= Rod Daniels =

Rod Daniels is an American television news broadcaster. He was the former evening television news anchor at WBAL-TV, Channel 11, the longtime Hearst Communications-owned station and NBC-TV affiliate in Baltimore, Maryland. He retired in 2015 after more than 30 years of service at the same station.

Daniels graduated from William Paterson University in Wayne, New Jersey (part of the New Jersey state system of higher education) in 1975 with a Bachelor of Arts degree in speech communications; he later received a President's Medal award from his alma mater in 2004.

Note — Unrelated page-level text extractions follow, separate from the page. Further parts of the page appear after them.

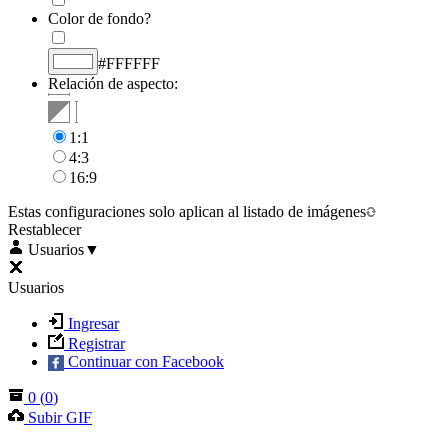
Color de fondo?
#FFFFFF
Relación de aspecto:
1:1
4:3
16:9
Estas configuraciones solo aplican al listado de imágenes
Restablecer
Usuarios
▼
Usuarios
Ingresar
Registrar
Continuar con Facebook
0
(
0
)
Subir GIF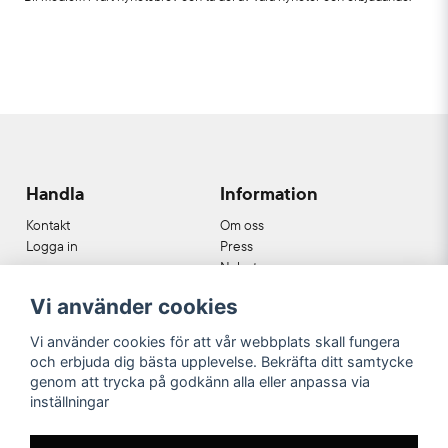
Handla
Information
Kontakt
Om oss
Logga in
Press
Nyheter
Nyhetsbrev
Vi använder cookies
Cookies
Köpvillkor
Vi använder cookies för att vår webbplats skall fungera
och erbjuda dig bästa upplevelse. Bekräfta ditt samtycke
Våra partners
genom att trycka på godkänn alla eller anpassa via
inställningar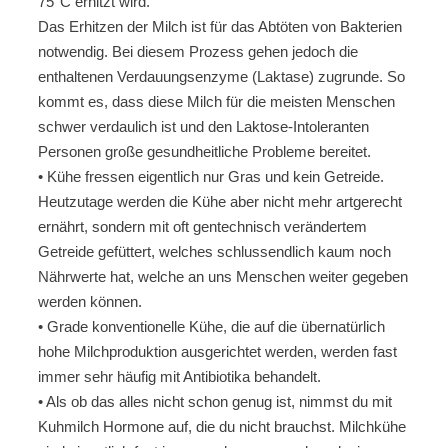
75°C erhitzt wird.
Das Erhitzen der Milch ist für das Abtöten von Bakterien
notwendig. Bei diesem Prozess gehen jedoch die
enthaltenen Verdauungsenzyme (Laktase) zugrunde. So
kommt es, dass diese Milch für die meisten Menschen
schwer verdaulich ist und den Laktose-Intoleranten
Personen große gesundheitliche Probleme bereitet.
• Kühe fressen eigentlich nur Gras und kein Getreide.
Heutzutage werden die Kühe aber nicht mehr artgerecht
ernährt, sondern mit oft gentechnisch verändertem
Getreide gefüttert, welches schlussendlich kaum noch
Nährwerte hat, welche an uns Menschen weiter gegeben
werden können.
• Grade konventionelle Kühe, die auf die übernatürlich
hohe Milchproduktion ausgerichtet werden, werden fast
immer sehr häufig mit Antibiotika behandelt.
• Als ob das alles nicht schon genug ist, nimmst du mit
Kuhmilch Hormone auf, die du nicht brauchst. Milchkühe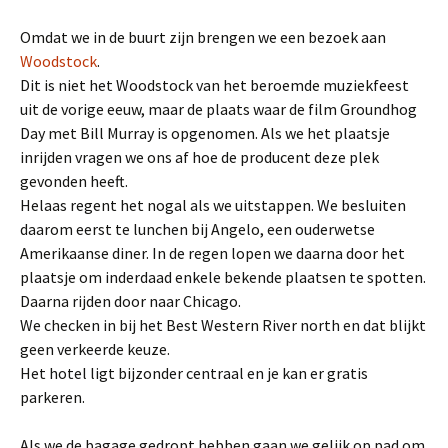
Omdat we in de buurt zijn brengen we een bezoek aan
Woodstock
.
Dit is niet het Woodstock van het beroemde muziekfeest
uit de vorige eeuw, maar de plaats waar de film Groundhog
Day met Bill Murray is opgenomen. Als we het plaatsje
inrijden vragen we ons af hoe de producent deze plek
gevonden heeft.
Helaas regent het nogal als we uitstappen. We besluiten
daarom eerst te lunchen bij Angelo, een ouderwetse
Amerikaanse diner. In de regen lopen we daarna door het
plaatsje om inderdaad enkele bekende plaatsen te spotten.
Daarna rijden door naar Chicago.
We checken in bij het Best Western River north en dat blijkt
geen verkeerde keuze.
Het hotel ligt bijzonder centraal en je kan er gratis
parkeren.
Als we de bagage gedropt hebben gaan we gelijk op pad om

Daniels began his career as a weekend sports anchor at WIS-TV in Columbia, South Carolina. He then moved to WTAE-TV in Pittsburgh, Pennsylvania as a weekend anchor and reporter, and later to WISN-TV in Milwaukee. He worked at WBAL-TV (Channel 11) in Baltimore, Maryland from 1984 to 2015.

He received the Catholic Archdiocese Medal of Honor for Communications for his coverage of church activities in the Roman Catholic Church.

During Pope John Paul II's visit to Baltimore in 1995, Daniels was chosen by the hosting Roman Catholic Archdiocese of Baltimore to serve as announcer / host of the celebration Mass at the downtown baseball stadium of Oriole Park at Camden Yards (part of the Camden Yards Sports Complex).